Я задумчиво склоняю голову на бок, смотря куда угодно, только не в её печальные глаза.
- Развлечения – штука хорошая, иногда помогает отвлечься от того хаоса, что творится прямо у тебя под носом.
Она кивает, но спрашивает:
- Это то, как ты меня видишь?
Я поднимаю взгляд и замечаю подлинное любопытство на её лице, вместо гнева и боли. Я качаю головой.
- Нет. Только не тебя.
- Знаешь, у меня были свои мечты. Цели.
Она улыбается и опускает взгляд, пытаясь скрыть блеск в глазах.
- Теперь, я ничем не отличаюсь от них. Я такая же, как и все те женщины. Мы пытаемся бороться, изо всех сил цепляясь за надежду, что можем стать чем-то большим, нежели красивой декорацией на деловых встречах наших мужей. Нам хочется, чтобы нас по-настоящему любили за то, кто мы есть, а не за то, что мы собой представляем.
Я не отвечаю, позволяя словам Элли повиснуть в воздухе, пока они не исчезают под тяжестью её боли. Она встает и начинает собирать остатки нашего ужина.
- Уже поздно. Тебе нужно выспаться, чтобы выглядеть безупречно, - она подмигивает мне, снова улыбаясь как ни в чем не бывало. Я помогаю ей прибраться, пока она складывает посуду в раковину.
- Мне? Безупречно? Что заставляет тебя думать, что я забочусь о том, чтобы выглядеть безупречно? - я забираю у неё только что вымытую тарелку и вытираю её полотенцем.
- Ты шутишь, верно? - ухмыляется она, очищая кастрюлю. - Ты ценишь красоту и безупречность точно так же, как большинство женщин ценит обувь.
- Я так не думаю, - это точно не про меня. Мне плевать на то, что считается красивым по стандартам современного общества.
- Ну, для начала оглянись вокруг, - говорит она, обводя мокрой рукой пространство кухни. - Сплошное великолепие. Это как рай посреди пустыни, как прекрасный мираж.

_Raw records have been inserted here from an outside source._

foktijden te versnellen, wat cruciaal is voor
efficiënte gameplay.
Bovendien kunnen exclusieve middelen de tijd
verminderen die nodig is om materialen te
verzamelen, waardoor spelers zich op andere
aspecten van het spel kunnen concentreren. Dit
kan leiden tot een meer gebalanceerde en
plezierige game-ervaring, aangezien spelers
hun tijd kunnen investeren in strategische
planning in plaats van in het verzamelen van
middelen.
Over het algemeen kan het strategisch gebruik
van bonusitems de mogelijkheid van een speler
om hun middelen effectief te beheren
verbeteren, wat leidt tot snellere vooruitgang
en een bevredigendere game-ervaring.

Я киваю головой в знак согласия. "Оазис", мой оазис - это мое убежище. Место, куда я сбежал от бесконечного самолюбования и прочего дерьма, которое уготовила мне судьба. Я не случайно оказался посреди пустыни. Сбежав из Нью-Йорка, я хотел очутиться как можно дальше от своего так называемого дома. Одиннадцать лет назад, когда я попрощался с шумом, постоянными пробками и воздухом, пропитанным ароматами мочи и дизельного топлива, я пообещал себе, что никогда не буду скучать по своей старой жизни. Какое-то время спустя, я наткнулся на "Оазис" и понял, что это мой настоящий дом.
- Ну, а теперь, - говорит она, краснея, - посмотри на себя.

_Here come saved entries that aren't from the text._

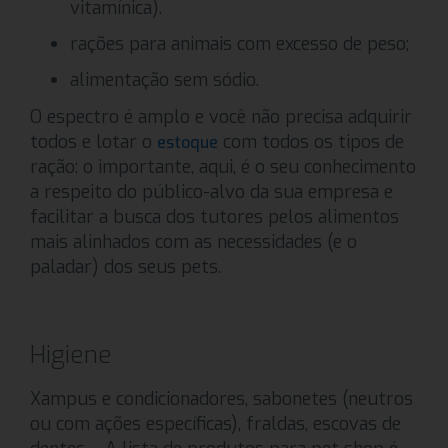
vitamínica).
rações para animais com excesso de peso;
alimentação sem sódio.
O espectro é amplo e você não precisa adquirir
todos e lotar o
com todos os tipos de
estoque
ração: o importante, aqui, é o seu conhecimento
a respeito do público-alvo da sua empresa e
facilitar a busca dos tutores pelos alimentos
mais alinhados com as necessidades (e o
paladar) dos seus pets.
Higiene
Xampus e condicionadores, sabonetes (neutros
ou com ações específicas), fraldas, escovas de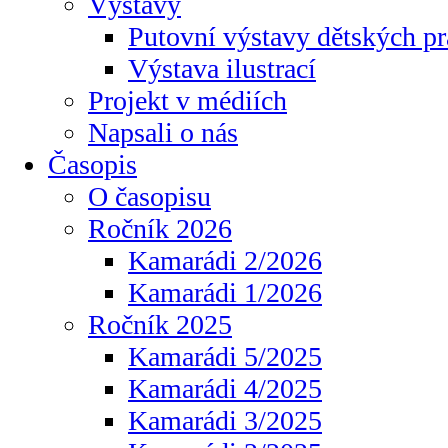
Výstavy
Putovní výstavy dětských pr
Výstava ilustrací
Projekt v médiích
Napsali o nás
Časopis
O časopisu
Ročník 2026
Kamarádi 2/2026
Kamarádi 1/2026
Ročník 2025
Kamarádi 5/2025
Kamarádi 4/2025
Kamarádi 3/2025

Я улыбаюсь и смотрю в пол, чтобы скрыть собственный румянец.
Да. Я краснею как чертов идиот.
Всю мою жизнь мне твердили, что я невероятно красив, и я всегда верил в это. Темные волосы, синие глаза и естественный загар - я был американским прототипом Аберкромби. Эта теория лишь получила свое подтверждение в период моего полового созревания. Стоило мне подмигнуть, как девчонки тут же раздвигали передо мной свои ноги, несмотря на строгих папочек и их доброе имя. Когда я был мальчишкой, секс меня не особо интересовал, хотя я кое-что знал о нем. Лишь после того, как моя семнадцатилетняя репетиторша по алгебре Джесика раздела меня и поглотила мой тринадцатилетний член во время изучения линейных уравнений, я осознал всю власть секса. Это был не иначе акт божественного вмешательства, что я окончил курс обучения с «А» минусом, потому что я больше ничего не делал, кроме как изучал каждый сантиметр тела Джессики весь учебный год.